Rebates offered through the CHEAPR program are on a sliding scale, with the maximum $3,000 amount for those who purchase or lease an EV with the greatest battery capacity. Rebates of $1,500 and $750 will be provided for EVs that travel shorter distances on battery power. Full details are available at

Funds for the CHEAPR pilot program, which is being administered through the EVConnecticut program, come from $1 million that was made available to the state as a result of an agreement that allowed for the merger of Northeast Utilities and NSTAR. The merger of those companies, now known as Eversource Energy, was completed on April 12, 2012.

"Electric vehicle incentive programs are extremely effective. Our dealerships have been selling electric vehicles for many years. We know this new rebate will help get more consumers to decide to make this investment in a new car and the environment," Jim Fleming, President of the Connecticut Automotive Retailers Association, said. "We want to thank Governor Malloy and Commissioner Klee for having the foresight to secure the funding for this program and continuing to strengthen the electric vehicle market."

"CHEAPR rebates will help us address carbon emissions in the transportation sector, which is critical to achieving Connecticut's climate change goals," Connecticut Department of Energy and Environmental Protection Commissioner Robert Klee said. "The cars and trucks we all drive are the largest single source of carbon emissions in our state, accounting for about 40 percent of the greenhouse gases produced here. Gasoline powered cars and trucks are also the single, biggest in-state source of pollutants that produce ozone. This creates the hazy smog that causes respiratory ailments for thousands of our residents each year during the summer months."

EVConnecticut Accomplishments

The CHEAPR initiative is the latest step in Connecticut's effort to encourage the use of alternative vehicles. Through EVConnecticut, DEEP has already:

Partnered with the Connecticut Automotive Retailers Association on a contest that offered awards to the dealerships that sold or leased the highest number of EVs.

Provided about $400,000 in grants to fund the installation of 160 EV chargers, some of which are still being installed. Under terms of the grants, the charging stations must be available to the public free of charge.

With chargers funded through the EVConnecticut grant program and those installed by others, there are currently 349 publicly available EV chargers in Connecticut, making this the first "range confident" state in the nation.

The CHEAPR program will also help Connecticut achieve the goals of the eight-state, bi-coastal Zero Emission Vehicle (ZEV) Action Plan designed to put 3.3 million zero-emission vehicles on the road by 2025.

According to R.L. Polk and Company, which provides data on the automotive industry, there are 2,754 EVs currently registered in Connecticut.
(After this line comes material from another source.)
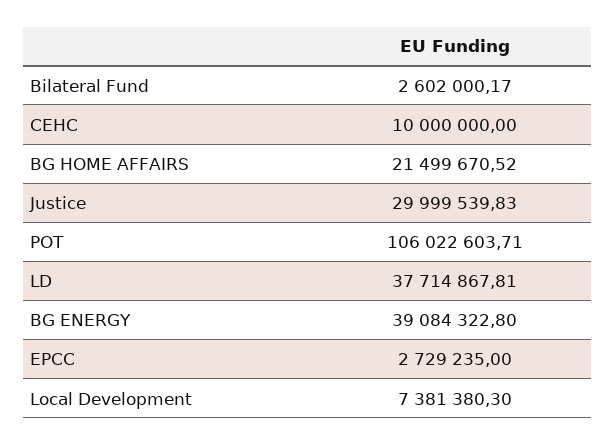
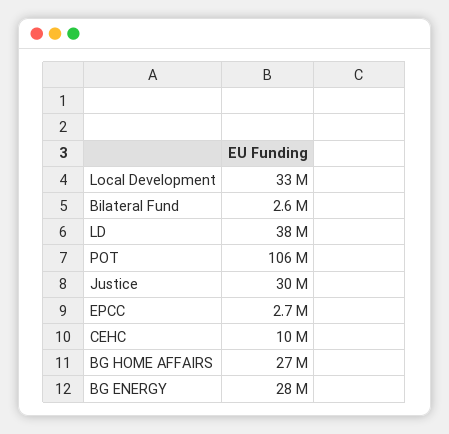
BG HOME AFFAIRS: 21499670.52 -> 27000000
BG ENERGY: 39084322.8 -> 28000000
Local Development: 7381380.3 -> 33000000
In addition to CHEAPR rebates, consumers can take advantage of a Federal Income Tax Credit to help drive down the cost of purchasing a new plug-in electric vehicle. The credit ranges from $2,500 to $7,500, based on the battery capacity of the vehicle.

Owners of EVs also benefit from lower costs for maintenance, repairs, and operating expenses. Electricity used to fuel an EV is equivalent to paying about a $1.70 per gallon gasoline. Since many EVs operate on batteries only, they do not require oil changes or onboard vehicle pollution controls and are exempt from emissions testing. Taken together, these savings make the total cost of owning an EV lower than traditional vehicles.

CHEAPR Rebates

CHEAPR rebates are being offered at three levels:

The maximum $3,000 rebate is available for vehicles with a battery capacity of 18 kWh or greater of for any fuel cell electric vehicle. Vehicles in this category include the Nissan Leaf, VW e-Golf, Ford Focus Electric, BMW i3, and Mercedes Benz B class.

A $1,500 rebate is available for vehicles with a batter capacity of seven to 18 kWH. Vehicles in this category include the Chevy Volt, Ford C-Max and Fusion Energi.

A $750 rebate is available for vehicles with a battery capacity of less than 7 kWH, such as the 2015 model year Toyota Prius Plug-In.

Rebates will be available until the $1 million in funding is distributed to consumers. If additional funding becomes available, the program may be extended.